• _Task instructions_: Copy all entries exactly, and wherever an entry holds a picture, leave that picture out.

• _Entries shown_:
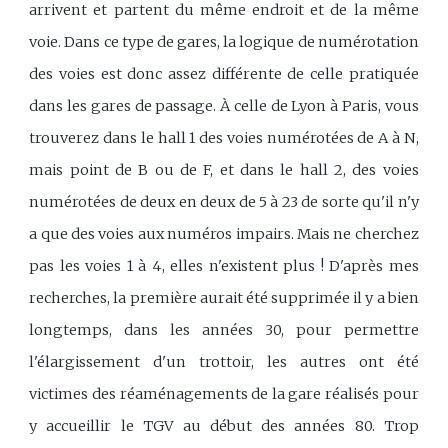
arrivent et partent du même endroit et de la même
voie. Dans ce type de gares, la logique de numérotation
des voies est donc assez différente de celle pratiquée
dans les gares de passage. À celle de Lyon à Paris, vous
trouverez dans le hall 1 des voies numérotées de A à N,
mais point de B ou de F, et dans le hall 2, des voies
numérotées de deux en deux de 5 à 23 de sorte qu'il n'y
a que des voies aux numéros impairs. Mais ne cherchez
pas les voies 1 à 4, elles n'existent plus ! D'après mes
recherches, la première aurait été supprimée il y a bien
longtemps, dans les années 30, pour permettre
l'élargissement d'un trottoir, les autres ont été
victimes des réaménagements de la gare réalisés pour
y accueillir le TGV au début des années 80. Trop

• _Task response_:
arrivent et partent du même endroit et de la même
voie. Dans ce type de gares, la logique de numérotation
des voies est donc assez différente de celle pratiquée
dans les gares de passage. À celle de Lyon à Paris, vous
trouverez dans le hall 1 des voies numérotées de A à N,
mais point de B ou de F, et dans le hall 2, des voies
numérotées de deux en deux de 5 à 23 de sorte qu'il n'y
a que des voies aux numéros impairs. Mais ne cherchez
pas les voies 1 à 4, elles n'existent plus ! D'après mes
recherches, la première aurait été supprimée il y a bien
longtemps, dans les années 30, pour permettre
l'élargissement d'un trottoir, les autres ont été
victimes des réaménagements de la gare réalisés pour
y accueillir le TGV au début des années 80. Trop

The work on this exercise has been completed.